# PROBLÈMES À RÉSOUDRE
1 - Reproduisez tel quel le passage du texte sur les premiers chars d’assaut qui va de « Chars Saint Chamond. » jusqu’à « Crédit : ECPAD. ».
2 - D’après le texte sur les premiers chars d’assaut, combien d’hommes servaient le Mark IV ?
3 - Reprenez le texte sur les premiers chars d’assaut et poursuivez-le après sa dernière phrase.

# EXTRAIT DU DOCUMENT
La guerre vint, et l’artillerie britannique, sans se soucier de la loi, qui est en réalité le décret du 10 août 1852, introduisit en France des tracteurs américains à chenilles, qui donnaient toute satisfaction depuis sept ans, pour remorquer ses pièces lourdes à travers champs. La vue de ces engins confirma le général Estienne, alors colonel d’artillerie, dans l’idée que la réalisation de son projet de chars d’assaut était chose aisée. Le projet du général Estienne portait alors sur une voiture blindée de 7 tonnes avec un équipage de quatre hommes servant deux mitrailleuses et un canon de 37 et pouvant loger en outre une vingtaine de fantassins avec armes et bagages. Il s’exécuta finalement sous la forme de deux chars, le Schneider Mle 1916, de 13,5 tonnes, armé d’un 75 raccourci et de 2 mitrailleuses, blindé à 17 mm, servi par six hommes ; le Saint-Chamond Mle 1917, de 23 tonnes, armé d’un 75 et de 4 mitrailleuses, blindé à 17 mm, servi par neuf hommes ; on avait renoncé au transport de l’infanterie.

Chars Saint Chamond. « Ferme Mennejean, départ des chars le 23 octobre. » Photographe : Jacques RIDEL. Crédit : Ministère de la culture, Médiathèque de l’architecture et du patrimoine, diffusion RMN. Source : Mission Centenaire 14-18.
A gauche, le chef d’escadron Bossut devant l’un des chars d’assaut Schneider de son groupe (1916 ou 1917). Crédit : ECPAD.

Simultanément, la Grande-Bretagne conduisait une étude de chars un peu plus lourds, un peu moins rapides ― ils ne faisaient que 6 km/h au lieu de 10 km/h ― plus légèrement blindés. Winston Churchill, qui dirigeait alors la marine britannique, y prit une part essentielle. L’étude aboutit aux trois chars Mark I, II et III de 1916, utilisés dans les premiers engagements, et au Mark IV, qui fut, pendant l’année 1917, l’armement presque exclusif des unités britanniques. Les caractéristiques de ces chars étaient très voisines ; le Mark IV pesait 30 tonnes, était armé de 2 canons de 57 et 4 mitrailleuses (ou 6 mitrailleuses sur les chars « femelles »), blindé à 12 mm, et servi par huit hommes.

Mark IV.

Dans ces premières réalisations, le char est essentiellement un engin de « rupture », moyen de franchissement d’une organisation fortifiée. Blindés à l’épreuve de la balle d’infanterie, les appareils sont aptes à traverser les tranchées et à ouvrir des brèches dans les réseaux.

Le char n’est encore qu’un expédient pour venir à bout de la fortification de campagne.

# LES DONNÉES
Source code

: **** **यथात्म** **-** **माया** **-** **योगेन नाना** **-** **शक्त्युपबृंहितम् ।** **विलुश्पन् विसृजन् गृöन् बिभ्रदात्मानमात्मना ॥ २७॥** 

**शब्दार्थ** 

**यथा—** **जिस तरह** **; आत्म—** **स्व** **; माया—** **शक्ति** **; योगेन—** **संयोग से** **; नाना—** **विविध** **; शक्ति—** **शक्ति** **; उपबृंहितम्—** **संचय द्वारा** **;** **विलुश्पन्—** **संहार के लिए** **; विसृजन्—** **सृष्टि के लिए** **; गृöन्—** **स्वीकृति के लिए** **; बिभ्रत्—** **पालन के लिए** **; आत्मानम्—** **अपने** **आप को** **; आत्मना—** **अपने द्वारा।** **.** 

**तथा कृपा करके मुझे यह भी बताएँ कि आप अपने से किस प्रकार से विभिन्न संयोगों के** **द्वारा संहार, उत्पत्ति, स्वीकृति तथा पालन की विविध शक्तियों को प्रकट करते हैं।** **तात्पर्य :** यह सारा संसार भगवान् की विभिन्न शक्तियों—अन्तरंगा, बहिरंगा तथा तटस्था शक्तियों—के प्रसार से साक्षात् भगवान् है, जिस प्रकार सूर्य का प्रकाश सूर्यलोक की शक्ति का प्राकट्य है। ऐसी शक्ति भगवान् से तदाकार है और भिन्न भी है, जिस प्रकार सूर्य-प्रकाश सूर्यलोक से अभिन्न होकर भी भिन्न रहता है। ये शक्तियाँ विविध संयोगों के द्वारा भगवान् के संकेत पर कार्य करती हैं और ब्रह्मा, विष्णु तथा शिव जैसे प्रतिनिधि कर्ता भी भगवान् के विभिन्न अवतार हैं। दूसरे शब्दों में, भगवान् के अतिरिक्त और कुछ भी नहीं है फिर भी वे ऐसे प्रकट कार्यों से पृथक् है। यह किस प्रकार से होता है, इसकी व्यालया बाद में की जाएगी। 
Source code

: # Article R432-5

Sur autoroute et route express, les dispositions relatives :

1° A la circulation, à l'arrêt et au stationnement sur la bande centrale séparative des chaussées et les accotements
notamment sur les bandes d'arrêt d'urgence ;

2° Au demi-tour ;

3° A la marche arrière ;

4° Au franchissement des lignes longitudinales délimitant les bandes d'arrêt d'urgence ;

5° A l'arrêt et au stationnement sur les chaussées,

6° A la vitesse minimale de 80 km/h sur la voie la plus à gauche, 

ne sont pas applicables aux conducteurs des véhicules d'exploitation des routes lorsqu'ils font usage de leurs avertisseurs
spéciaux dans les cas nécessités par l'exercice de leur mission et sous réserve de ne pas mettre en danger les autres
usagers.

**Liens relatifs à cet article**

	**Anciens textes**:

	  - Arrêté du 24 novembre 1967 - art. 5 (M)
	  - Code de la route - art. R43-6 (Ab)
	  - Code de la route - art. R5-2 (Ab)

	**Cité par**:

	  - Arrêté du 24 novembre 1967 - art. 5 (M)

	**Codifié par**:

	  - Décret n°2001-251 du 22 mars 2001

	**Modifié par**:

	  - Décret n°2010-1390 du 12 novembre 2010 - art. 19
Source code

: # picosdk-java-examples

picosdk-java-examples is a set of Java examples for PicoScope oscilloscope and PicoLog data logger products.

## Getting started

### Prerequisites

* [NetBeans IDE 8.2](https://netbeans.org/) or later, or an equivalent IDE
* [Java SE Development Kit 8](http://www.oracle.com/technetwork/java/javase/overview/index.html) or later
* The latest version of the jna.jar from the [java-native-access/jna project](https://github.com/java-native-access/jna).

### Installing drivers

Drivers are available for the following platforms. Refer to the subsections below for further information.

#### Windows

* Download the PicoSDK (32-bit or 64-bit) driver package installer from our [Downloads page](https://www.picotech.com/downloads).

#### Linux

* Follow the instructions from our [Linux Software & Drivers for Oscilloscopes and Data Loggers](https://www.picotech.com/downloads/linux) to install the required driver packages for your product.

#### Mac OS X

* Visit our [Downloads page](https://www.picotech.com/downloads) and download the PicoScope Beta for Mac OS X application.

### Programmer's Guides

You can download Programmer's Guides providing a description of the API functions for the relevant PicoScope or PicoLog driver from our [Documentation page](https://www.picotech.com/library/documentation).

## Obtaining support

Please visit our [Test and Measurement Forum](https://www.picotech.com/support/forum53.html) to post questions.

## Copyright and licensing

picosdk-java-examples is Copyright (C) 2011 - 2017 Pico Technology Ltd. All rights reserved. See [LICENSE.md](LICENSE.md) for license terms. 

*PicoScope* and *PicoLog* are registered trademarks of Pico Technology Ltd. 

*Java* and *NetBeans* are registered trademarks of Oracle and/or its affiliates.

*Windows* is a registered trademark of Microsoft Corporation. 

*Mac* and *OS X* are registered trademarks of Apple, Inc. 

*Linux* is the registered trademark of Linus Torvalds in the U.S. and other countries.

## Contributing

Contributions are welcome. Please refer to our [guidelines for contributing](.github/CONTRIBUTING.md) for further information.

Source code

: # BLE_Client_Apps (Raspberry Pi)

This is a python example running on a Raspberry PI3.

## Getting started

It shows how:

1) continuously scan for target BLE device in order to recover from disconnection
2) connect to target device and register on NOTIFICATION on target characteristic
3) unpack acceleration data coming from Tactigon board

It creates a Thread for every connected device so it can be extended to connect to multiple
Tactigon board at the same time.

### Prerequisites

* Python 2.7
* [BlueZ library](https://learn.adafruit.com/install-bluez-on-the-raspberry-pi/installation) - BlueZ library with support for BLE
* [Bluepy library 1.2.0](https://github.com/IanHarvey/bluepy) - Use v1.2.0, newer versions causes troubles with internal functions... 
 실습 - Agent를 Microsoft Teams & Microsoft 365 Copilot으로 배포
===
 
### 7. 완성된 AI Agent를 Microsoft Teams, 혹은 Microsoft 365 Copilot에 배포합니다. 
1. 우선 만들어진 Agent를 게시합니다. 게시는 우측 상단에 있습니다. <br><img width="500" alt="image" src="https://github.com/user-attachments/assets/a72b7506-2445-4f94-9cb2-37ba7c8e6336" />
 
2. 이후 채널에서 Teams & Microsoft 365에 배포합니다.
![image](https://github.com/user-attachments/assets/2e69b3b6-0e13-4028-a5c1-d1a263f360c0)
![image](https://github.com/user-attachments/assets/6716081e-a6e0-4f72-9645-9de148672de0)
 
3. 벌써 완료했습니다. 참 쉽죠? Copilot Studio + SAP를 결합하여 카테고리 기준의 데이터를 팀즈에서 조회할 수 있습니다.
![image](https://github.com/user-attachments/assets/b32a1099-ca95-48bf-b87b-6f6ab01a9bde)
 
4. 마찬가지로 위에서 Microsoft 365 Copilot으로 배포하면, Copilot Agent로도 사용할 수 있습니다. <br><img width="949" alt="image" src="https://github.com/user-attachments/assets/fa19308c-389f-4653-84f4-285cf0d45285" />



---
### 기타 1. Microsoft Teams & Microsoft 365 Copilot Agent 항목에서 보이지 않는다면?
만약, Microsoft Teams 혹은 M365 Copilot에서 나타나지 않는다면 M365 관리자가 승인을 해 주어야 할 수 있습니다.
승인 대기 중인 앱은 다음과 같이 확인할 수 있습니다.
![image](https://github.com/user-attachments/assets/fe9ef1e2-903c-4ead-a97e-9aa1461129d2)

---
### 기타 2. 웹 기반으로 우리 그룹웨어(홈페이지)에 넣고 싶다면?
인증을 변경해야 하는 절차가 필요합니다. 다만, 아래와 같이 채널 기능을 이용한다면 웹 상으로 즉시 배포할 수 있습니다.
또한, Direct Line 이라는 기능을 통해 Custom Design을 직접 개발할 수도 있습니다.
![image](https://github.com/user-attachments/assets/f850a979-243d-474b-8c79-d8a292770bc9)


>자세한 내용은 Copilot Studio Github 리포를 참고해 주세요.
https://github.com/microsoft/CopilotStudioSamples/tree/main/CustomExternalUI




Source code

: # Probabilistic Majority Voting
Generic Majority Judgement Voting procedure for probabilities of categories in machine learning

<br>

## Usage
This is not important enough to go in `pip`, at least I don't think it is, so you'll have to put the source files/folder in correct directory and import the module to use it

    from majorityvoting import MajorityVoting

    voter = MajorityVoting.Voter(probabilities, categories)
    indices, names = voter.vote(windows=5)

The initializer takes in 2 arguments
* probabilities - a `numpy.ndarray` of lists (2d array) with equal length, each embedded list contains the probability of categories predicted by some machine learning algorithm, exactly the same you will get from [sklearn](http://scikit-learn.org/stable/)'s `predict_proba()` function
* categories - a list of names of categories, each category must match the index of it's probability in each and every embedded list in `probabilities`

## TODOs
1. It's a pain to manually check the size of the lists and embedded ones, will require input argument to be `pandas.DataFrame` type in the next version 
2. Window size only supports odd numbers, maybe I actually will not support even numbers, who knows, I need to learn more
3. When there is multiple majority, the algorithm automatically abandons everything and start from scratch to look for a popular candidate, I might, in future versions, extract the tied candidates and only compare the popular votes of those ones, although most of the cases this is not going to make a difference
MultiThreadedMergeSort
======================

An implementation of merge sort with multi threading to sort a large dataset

# RÉPONSES PROPOSÉES
1 -
Chars Saint Chamond. « Ferme Mennejean, départ des chars le 23 octobre. » Photographe : Jacques RIDEL. Crédit : Ministère de la culture, Médiathèque de l’architecture et du patrimoine, diffusion RMN. Source : Mission Centenaire 14-18.
A gauche, le chef d’escadron Bossut devant l’un des chars d’assaut Schneider de son groupe (1916 ou 1917). Crédit : ECPAD.

2 - Le Mark IV était servi par huit hommes.

3 -
L’expérience des premiers combats révéla d’ailleurs que ni les chars français, ni les chars britanniques, n’avaient la puissance de rupture suffisante. On en accrut la longueur, qui fixait la capacité de franchissement, le blindage, qui devait résister aux premières armes anti-chars spécialisées, et un peu la vitesse. Telle fut l’origine des premiers chars lourds de rupture, le char français 2 C qui ne sortit qu’après la guerre, en 1921, et le char britannique Mark VIII qui apparut en 1919, succédant à plusieurs types intermédiaires de 1918. Le premier atteignait les 70 tonnes ; le deuxième, 42 tonnes. La longueur dépassait légèrement 10 m sur l’un et sur l’autre. L’épaisseur du blindage était de 30 mm sur le 2 C, et 16 mm seulement sur le Mark VIII (les premiers Mark I et II n’avaient que 10 mm). La vitesse passait à 12 km/h sur le 2 C, à 9,5 km/h sur le Mark VIII (les Mark I à IV ne faisaient que 6 km/h). L’armement restait à peu près inchangé.

Char 2C.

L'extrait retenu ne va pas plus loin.